■ **Extrait du document**:
Star Ac, Céline Dion, concerts... Le DJ Mosimann aligne les étoiles
En électro, on appellerait ça un "drop", le point culminant d'un morceau avant l'explosion de BPM. Pour sa rentrée, le DJ Mosimann remplit deux Zénith de Paris, compose pour Céline Dion et prend la direction de la Star Ac, l'émission qui l'a révélé en 2008.
Si on ajoute sa chronique hebdomadaire sur France Inter, on pourrait craindre la surchauffe ou la surexposition mais le Franco-Suisse qui ne dort (presque) jamais voit les choses autrement.
"Ça fait 15-20 ans que j'attends un peu de reconnaissance des gens du métier, du public, que j'attends de pouvoir faire mon métier le plus possible et maintenant que ça commence un peu à se passer, ce serait hypocrite de dire +c'est quand même pas facile tous les jours+", dit le multi-instrumentiste de 38 ans dans un entretien à l'AFP.

■ **Énoncé**: Recopiez l'article sur le DJ Mosimann à partir des mots "Star Ac, Céline" et arrêtez-vous après "révélé en 2008.", en substituant "Star Academy" à "Star Ac".

■ **Données fournies**:

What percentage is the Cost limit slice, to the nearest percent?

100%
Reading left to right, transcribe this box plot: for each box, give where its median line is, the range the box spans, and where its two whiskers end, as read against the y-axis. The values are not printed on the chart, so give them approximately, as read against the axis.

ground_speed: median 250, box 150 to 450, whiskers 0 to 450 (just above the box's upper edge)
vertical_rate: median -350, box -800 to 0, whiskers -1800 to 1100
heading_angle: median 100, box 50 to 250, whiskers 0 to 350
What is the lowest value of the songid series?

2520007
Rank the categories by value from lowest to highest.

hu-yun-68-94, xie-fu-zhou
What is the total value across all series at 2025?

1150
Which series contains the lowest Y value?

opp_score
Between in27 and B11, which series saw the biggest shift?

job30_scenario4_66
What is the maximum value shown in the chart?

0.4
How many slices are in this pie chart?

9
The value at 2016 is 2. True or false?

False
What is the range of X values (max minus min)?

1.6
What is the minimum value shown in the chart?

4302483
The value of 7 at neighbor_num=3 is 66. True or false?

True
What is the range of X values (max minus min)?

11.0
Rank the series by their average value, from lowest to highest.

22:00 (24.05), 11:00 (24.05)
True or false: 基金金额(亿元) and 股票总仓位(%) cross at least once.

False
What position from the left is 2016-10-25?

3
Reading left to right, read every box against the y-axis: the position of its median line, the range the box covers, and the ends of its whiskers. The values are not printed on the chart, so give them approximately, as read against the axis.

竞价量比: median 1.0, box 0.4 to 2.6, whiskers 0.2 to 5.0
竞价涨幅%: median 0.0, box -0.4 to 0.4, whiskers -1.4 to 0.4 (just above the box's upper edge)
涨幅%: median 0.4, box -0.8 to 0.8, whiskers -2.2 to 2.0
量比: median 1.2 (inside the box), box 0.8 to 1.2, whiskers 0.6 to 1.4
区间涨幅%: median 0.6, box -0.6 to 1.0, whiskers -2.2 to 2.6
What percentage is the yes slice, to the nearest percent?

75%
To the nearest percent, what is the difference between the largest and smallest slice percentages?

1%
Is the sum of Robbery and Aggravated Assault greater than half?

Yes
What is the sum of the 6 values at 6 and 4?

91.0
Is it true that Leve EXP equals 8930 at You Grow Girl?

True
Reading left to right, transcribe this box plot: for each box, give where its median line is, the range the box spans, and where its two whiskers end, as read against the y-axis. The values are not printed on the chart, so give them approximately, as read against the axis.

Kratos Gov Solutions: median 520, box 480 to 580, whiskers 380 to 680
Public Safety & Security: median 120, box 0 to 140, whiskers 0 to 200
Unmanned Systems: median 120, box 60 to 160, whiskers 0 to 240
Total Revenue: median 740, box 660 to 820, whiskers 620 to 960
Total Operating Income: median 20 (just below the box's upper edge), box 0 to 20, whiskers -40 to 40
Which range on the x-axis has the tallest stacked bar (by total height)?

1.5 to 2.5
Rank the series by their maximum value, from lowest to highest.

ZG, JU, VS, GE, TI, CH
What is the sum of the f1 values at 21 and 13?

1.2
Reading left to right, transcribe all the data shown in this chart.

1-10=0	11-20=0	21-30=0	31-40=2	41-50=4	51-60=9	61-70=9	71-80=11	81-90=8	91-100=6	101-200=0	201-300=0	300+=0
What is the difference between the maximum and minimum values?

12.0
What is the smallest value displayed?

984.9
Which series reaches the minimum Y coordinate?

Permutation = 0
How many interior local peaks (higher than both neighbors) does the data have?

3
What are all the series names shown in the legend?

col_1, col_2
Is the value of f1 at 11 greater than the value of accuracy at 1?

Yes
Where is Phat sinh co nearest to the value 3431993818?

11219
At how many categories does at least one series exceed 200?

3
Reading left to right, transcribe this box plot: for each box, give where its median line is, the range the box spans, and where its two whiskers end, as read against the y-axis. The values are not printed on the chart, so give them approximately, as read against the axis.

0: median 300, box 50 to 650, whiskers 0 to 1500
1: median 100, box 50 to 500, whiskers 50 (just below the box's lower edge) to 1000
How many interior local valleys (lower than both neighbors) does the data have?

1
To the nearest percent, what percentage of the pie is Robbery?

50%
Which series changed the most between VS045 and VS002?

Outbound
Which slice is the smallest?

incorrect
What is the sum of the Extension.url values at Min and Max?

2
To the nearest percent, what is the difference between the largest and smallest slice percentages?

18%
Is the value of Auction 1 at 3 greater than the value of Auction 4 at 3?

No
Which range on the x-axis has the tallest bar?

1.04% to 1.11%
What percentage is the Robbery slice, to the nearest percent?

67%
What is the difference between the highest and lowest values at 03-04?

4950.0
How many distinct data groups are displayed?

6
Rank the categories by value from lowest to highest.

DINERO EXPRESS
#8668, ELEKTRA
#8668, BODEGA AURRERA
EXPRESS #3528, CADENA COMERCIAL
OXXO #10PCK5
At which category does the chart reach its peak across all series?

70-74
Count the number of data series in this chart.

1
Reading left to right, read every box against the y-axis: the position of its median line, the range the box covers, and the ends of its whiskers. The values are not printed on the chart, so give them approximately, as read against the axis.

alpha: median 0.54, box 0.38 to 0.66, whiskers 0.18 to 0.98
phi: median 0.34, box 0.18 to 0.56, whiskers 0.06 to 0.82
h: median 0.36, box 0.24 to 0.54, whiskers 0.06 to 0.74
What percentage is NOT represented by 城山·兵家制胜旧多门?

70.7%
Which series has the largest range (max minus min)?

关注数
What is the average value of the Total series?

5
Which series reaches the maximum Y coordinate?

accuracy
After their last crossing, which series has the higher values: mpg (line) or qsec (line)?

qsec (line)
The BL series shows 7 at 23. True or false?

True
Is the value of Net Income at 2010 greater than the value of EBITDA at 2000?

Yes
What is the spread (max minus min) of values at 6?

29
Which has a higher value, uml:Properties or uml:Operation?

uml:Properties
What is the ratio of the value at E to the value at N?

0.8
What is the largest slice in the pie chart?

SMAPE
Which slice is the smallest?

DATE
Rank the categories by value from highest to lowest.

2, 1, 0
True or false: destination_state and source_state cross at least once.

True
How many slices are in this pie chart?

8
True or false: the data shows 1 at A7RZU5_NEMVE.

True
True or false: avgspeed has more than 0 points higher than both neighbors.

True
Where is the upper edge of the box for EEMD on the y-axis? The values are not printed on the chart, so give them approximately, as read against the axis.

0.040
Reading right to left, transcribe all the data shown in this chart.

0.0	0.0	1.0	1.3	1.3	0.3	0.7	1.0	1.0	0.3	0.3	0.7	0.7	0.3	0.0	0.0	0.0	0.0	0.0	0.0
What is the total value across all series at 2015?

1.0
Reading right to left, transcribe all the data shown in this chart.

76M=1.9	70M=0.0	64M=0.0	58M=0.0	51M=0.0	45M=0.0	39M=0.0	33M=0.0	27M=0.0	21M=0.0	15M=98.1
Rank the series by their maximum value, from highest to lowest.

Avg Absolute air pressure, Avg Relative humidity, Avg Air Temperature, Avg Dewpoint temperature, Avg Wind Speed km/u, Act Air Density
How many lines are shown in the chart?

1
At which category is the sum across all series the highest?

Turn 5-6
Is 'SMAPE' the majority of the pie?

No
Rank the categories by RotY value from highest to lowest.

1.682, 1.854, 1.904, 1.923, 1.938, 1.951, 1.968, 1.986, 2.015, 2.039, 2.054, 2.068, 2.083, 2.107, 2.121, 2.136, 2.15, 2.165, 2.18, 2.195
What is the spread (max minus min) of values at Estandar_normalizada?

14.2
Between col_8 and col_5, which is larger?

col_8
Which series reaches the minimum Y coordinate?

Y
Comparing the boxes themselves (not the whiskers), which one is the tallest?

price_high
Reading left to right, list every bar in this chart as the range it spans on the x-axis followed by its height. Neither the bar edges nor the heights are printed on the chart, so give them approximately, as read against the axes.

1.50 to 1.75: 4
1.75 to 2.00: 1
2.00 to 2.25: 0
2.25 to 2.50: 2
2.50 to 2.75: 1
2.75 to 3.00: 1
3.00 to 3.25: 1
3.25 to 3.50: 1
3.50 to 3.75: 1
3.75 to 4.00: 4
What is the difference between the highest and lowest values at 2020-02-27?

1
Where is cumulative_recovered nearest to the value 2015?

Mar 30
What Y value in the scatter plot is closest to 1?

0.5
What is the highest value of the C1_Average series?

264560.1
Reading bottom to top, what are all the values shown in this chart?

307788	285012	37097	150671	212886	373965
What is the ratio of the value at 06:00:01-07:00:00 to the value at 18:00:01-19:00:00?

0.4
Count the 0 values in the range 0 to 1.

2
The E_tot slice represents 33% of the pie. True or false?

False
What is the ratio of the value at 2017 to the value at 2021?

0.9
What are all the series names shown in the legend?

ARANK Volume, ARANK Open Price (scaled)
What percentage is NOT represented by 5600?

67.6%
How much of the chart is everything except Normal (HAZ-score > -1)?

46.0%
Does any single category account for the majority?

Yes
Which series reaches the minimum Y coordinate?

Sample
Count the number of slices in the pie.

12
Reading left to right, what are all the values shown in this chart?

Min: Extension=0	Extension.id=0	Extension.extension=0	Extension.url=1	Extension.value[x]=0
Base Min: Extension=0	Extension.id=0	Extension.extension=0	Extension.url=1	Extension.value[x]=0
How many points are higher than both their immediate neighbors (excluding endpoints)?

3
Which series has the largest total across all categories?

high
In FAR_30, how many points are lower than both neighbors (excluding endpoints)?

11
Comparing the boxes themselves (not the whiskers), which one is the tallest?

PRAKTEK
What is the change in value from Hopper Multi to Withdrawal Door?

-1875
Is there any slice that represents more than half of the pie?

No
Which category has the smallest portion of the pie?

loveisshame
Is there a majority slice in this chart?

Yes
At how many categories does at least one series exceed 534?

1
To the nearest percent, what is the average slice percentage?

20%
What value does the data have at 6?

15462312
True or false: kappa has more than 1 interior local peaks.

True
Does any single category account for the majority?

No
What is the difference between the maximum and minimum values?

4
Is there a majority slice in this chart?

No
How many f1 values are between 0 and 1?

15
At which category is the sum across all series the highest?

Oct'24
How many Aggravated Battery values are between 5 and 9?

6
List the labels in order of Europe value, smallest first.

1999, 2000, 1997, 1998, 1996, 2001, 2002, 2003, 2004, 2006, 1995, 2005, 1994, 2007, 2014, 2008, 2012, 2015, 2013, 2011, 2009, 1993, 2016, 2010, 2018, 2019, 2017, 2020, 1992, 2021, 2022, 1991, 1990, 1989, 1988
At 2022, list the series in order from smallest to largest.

■ **Réponse**:
Star Academy, Céline Dion, concerts... Le DJ Mosimann aligne les étoiles
En électro, on appellerait ça un "drop", le point culminant d'un morceau avant l'explosion de BPM. Pour sa rentrée, le DJ Mosimann remplit deux Zénith de Paris, compose pour Céline Dion et prend la direction de la Star Academy, l'émission qui l'a révélé en 2008.